Encourage Therapy Attendance

Your family member may be in recovery from their addiction, but that doesn’t mean they no longer need the support of a group or therapist. It is important that they feel acceptance and encouragement from their close friends and family to continue this as long as they feel the need. Relapse is less likely with ongoing mental health support.

Support Other Health Concerns

Most people struggling with addiction also have other mental health concerns, such as anxiety and depression. Supporting your loved one in these struggles can help prevent relapse, as well as help them with their health in general.

Educate Yourself

It is important for family and friends to become educated about addiction. You cannot support your friend in their struggle if you do not understand it or if you have a faulty view of it. Addiction is a disease, not a choice, and understanding the factors that go into the disease can help you be less judgemental and more supportive.

Manage Expectations

Addiction is a lifelong struggle. Friends and family must understand that and view addiction as a manageable but chronic disease. Relapse is common, as in any chronic disease, and accepting this fact from the outset can help you manage your disappointment and frustration if it happens to your loved one. Roughly half of the people who go through rehab will relapse at some point, and this is similar to the rate of recurrence with other chronic illnesses.

Check in Frequently

Don’t leave your friend to feel lonely and abandoned. Check in with them often- not to oversee them or make them feel smothered, but to let them know that they aren’t alone and that you care about them. Invite them to join in with your hobbies and activities, and join them in theirs. Treat them as you do any of your other friends, not as a pariah.

Encourage Healthy Habits

When your friend or family member mentions an interest in a healthy hobby or habit, such as getting a gym membership or taking up knitting, encourage them. Show interest in their activities and, if it’s something you also might enjoy, consider joining them in their new hobby. Also encourage them in other habits, such as therapy sessions, attending classes at a local college, joining friends for yoga in the park, or getting a new pet.

Set Healthy Boundaries

While you want to be there when you are needed, you must also learn how to set healthy boundaries. Many family members accidentally contribute to their loved ones’ health concerns by enabling them instead of supporting them. This may mean you need to learn more about the process of addiction or attend a family therapy class to learn how to set boundaries and which boundaries you should be setting.

Don’t Criticize

Try to be supportive and encouraging as much as possible. Many factors in a struggling person’s life may concern us, but being overly critical of minor issues can contribute to the low self-esteem most addicted people already struggle with. Shame and guilt are two of the motivating factors that contribute to keeping people in the cycle of addiction, so avoid adding to that stress if possible.

Support Yourself, Too

It is vitally important that you support yourself, as well. If you have been living with a person struggling with addiction and going through treatment, you may be dealing with mental health struggles of your own. The addiction cycle often negatively affects family members in many ways, from financial and legal problems to low self-esteem, stress, and anxiety.
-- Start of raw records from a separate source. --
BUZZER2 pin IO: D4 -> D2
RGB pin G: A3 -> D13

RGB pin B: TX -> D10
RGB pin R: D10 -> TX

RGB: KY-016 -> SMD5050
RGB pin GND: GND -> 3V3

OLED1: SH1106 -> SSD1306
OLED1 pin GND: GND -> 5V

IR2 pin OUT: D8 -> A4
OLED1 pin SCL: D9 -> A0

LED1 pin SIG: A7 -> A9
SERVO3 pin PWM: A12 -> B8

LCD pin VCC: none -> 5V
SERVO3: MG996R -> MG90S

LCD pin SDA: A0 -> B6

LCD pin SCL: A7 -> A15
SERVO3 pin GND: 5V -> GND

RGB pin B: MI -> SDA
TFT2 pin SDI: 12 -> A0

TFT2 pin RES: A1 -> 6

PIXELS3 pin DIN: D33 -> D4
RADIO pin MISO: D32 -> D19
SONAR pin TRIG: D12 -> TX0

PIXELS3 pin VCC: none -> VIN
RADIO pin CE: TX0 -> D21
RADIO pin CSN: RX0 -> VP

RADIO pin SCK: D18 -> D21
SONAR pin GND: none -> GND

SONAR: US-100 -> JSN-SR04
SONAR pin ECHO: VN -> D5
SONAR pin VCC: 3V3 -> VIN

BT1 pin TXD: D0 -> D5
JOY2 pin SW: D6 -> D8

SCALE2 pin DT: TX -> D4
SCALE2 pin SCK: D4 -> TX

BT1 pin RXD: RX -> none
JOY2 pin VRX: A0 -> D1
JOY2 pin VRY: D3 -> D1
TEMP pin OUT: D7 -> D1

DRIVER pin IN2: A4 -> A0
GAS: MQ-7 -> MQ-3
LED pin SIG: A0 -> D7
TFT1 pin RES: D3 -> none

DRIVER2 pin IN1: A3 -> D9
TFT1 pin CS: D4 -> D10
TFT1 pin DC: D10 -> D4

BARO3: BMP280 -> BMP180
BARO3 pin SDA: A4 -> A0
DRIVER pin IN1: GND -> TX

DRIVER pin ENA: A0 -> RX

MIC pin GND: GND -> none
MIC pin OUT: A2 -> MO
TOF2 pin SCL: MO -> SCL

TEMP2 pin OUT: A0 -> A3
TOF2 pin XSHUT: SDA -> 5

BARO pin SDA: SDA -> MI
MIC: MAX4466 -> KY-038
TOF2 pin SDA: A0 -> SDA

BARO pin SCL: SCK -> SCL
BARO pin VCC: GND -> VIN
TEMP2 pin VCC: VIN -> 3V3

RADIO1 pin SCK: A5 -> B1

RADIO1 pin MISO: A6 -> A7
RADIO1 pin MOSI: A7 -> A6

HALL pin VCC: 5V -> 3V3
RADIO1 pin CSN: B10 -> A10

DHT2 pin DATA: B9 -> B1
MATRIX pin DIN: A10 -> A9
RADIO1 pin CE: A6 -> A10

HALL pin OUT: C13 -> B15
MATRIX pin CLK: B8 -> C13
Most family members of recovering people benefit from family therapy, private therapy sessions, and self-care. Self-care can include taking time for yourself to do something important to you such as volunteer or attend religious services. It could mean starting a new healthy habit, such as taking a meditation class or learning a new hobby. It could meet setting aside time each week to be alone and refresh, whether it’s a walk in the park or a visit to the library to read.